Observations of the legal scene from the Cornhusker State, home of Roscoe Pound and Justice Clarence Thomas' in-laws, and beyond.
Friday, March 10, 2006
Follow up: Nebraska Supreme Court on further review reverses Court of Appeals decision to order a new trial when prosecutor failed to disclose a purportedly exculpatory witness statement; Supreme Court (J Miller-Lerman) appears to reject a statutory standard under 29-2001 that would be more lenient to defendants than the Brady standard as the US Supreme Court currently assesses alleged Brady violationsState v Lykens Filed March 10, 2006. No. S-04-844; court of appeals decision reversed. The Court of Appeals had reversed Lykens verdict because the defendant and his attorney discovered after trial that the Fremont police had an exculpatory statement from a witness that the state failed to disclose. The Court of Appeals ruled that the standard for a new trial for failure to disclose evidence was under state statute and federal constitutional law is "when the evidence alleged to be newly discovered was withheld by the State, a defendant is entitled to a new trial if the omitted evidence could have created a reasonable doubt that he or she committed the alleged crime or crimes. (emphasis supplied)" The Supreme Court reverses and finds the standard should be "whether the nature of the evidence at issue was such that the State's failure to disclose it to (Def) prior to trial violated Def's due process rights.
In this case, the evidence was not material under the Bagley standard (United States v.

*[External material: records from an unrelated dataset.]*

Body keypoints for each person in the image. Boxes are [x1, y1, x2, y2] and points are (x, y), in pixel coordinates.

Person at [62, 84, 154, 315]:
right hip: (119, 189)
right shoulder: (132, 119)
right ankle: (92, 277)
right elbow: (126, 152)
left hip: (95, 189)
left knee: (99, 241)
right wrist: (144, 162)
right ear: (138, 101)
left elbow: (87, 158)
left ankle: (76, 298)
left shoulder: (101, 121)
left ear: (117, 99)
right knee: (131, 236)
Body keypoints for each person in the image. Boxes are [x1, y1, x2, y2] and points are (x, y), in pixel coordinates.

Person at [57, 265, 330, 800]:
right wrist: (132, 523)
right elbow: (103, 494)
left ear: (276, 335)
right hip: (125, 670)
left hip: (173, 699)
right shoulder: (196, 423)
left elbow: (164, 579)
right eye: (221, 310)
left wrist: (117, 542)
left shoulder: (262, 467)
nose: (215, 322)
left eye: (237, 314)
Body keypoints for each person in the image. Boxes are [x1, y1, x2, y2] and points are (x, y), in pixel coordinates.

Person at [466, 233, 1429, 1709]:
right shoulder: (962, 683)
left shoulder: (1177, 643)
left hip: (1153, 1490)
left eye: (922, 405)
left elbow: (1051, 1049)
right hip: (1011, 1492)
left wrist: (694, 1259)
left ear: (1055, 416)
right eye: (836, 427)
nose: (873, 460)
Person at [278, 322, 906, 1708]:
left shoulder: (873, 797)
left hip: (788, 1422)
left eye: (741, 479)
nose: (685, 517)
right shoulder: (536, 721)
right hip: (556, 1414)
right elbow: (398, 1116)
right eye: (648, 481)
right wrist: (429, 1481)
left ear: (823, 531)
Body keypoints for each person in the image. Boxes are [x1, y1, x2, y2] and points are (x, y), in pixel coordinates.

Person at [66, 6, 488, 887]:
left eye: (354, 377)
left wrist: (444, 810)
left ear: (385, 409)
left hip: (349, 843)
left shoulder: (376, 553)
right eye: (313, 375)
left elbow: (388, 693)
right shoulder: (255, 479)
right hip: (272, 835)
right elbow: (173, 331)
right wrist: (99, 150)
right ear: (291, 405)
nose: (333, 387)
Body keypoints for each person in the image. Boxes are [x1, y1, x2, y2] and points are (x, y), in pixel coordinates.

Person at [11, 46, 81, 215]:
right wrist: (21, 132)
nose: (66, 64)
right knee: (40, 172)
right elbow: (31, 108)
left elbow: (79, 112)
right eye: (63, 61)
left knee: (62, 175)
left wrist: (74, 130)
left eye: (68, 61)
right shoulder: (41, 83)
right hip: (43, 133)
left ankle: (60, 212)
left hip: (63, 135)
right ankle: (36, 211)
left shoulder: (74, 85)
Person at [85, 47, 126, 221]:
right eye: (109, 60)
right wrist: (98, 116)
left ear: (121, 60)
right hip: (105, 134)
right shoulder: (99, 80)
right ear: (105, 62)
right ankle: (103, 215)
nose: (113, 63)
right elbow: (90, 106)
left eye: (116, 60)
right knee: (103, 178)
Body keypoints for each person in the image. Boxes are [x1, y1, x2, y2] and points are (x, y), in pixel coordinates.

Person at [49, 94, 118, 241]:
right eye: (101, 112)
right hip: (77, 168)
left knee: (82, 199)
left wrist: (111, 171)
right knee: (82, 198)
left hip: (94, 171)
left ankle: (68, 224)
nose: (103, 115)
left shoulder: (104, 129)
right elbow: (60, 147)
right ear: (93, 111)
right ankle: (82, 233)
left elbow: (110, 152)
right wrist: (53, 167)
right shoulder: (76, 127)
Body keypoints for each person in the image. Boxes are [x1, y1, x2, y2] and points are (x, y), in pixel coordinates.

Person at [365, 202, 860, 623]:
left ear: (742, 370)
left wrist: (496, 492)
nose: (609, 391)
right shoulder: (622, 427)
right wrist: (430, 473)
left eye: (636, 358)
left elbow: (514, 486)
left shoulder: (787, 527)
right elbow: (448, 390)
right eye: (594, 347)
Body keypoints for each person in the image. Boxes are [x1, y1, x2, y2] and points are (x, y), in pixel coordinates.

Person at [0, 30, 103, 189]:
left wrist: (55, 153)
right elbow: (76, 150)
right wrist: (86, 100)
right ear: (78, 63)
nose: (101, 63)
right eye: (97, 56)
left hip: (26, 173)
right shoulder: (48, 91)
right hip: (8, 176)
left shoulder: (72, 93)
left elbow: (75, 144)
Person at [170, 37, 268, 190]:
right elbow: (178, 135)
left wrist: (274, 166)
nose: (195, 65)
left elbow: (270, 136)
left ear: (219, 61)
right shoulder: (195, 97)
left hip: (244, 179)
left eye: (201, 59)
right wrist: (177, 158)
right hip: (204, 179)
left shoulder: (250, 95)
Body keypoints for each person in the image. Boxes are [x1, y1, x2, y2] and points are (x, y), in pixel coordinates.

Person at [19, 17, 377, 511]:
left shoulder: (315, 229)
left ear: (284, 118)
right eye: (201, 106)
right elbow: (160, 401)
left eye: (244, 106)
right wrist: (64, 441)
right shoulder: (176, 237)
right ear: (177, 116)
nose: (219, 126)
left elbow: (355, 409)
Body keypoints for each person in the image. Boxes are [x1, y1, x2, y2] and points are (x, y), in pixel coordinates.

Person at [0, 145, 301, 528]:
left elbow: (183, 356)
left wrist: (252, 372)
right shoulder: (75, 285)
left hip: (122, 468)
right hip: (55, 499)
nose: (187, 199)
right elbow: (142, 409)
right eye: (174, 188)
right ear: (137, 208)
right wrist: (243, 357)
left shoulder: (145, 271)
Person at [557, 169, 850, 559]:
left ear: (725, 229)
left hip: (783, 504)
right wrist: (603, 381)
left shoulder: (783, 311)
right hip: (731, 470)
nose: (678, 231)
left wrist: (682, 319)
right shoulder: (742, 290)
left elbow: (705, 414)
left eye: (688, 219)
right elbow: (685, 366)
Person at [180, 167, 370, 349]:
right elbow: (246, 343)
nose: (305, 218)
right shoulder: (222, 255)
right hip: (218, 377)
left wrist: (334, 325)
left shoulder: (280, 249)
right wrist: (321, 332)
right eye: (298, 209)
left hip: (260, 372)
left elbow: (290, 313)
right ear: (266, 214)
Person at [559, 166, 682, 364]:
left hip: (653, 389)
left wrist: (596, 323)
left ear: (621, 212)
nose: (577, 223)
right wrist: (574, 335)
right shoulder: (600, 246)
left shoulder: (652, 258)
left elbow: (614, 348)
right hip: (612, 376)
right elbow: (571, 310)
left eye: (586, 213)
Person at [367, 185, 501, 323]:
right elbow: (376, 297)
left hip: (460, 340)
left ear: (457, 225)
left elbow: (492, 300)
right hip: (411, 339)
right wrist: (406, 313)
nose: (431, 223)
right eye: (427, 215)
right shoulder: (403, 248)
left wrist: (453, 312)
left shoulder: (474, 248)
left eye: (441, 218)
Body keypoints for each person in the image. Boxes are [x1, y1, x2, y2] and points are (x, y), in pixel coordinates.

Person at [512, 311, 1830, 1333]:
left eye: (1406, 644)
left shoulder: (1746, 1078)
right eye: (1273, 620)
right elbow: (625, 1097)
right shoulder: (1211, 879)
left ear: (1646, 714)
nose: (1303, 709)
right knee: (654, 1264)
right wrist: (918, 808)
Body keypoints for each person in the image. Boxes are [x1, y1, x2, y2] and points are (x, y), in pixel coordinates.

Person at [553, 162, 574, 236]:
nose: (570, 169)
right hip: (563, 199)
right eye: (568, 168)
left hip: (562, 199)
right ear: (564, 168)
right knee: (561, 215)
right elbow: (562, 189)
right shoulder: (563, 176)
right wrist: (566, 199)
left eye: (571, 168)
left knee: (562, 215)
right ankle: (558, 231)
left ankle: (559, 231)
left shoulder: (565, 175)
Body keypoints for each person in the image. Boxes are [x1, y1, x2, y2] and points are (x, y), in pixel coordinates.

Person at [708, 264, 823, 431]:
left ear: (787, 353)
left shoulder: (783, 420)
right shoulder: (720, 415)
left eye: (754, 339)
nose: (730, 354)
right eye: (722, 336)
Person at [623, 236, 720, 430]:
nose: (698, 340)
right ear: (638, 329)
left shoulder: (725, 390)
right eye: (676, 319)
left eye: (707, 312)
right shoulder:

Bagley, 473 U.S. 667 , 105 S. Ct. 3375, 87 L. Ed. 2d 481 (1985)'superseding United States v. Agurs, 427 U.S. 97 96 S. Ct. 2392, 49 L. Ed. 2d 342 (1976)and that therefore, the State's failure to disclose it did not violate Lykens' due process rights and was not a sufficiently serious nondisclosure so as to arise to a Brady 373 U.S. 83 violation. Therefore, the district court did not abuse its discretion by denying Lykens' supplemental motion for new trial, and the Court of Appeals' conclusion to the contrary was error.
The interview evidence was not of an impeaching nature, nor did it serve directly to exculpate Lykens.
Brainard's interview did not deny Lykens a fair trial, and on the contrary, the guilty verdict is worthy of confidence. See Kyles v. Whitley, 514 U.S. 419, 434, 115 S. Ct. 1555, 131 L. Ed. 2d 490 (1995) {standard is a verdict worthy of confidence} We conclude that there is not a reasonable probability that had the evidence been disclosed to the defense, the result of the proceeding would have been different. We conclude there was no Brady 373 U.S. 83 violation.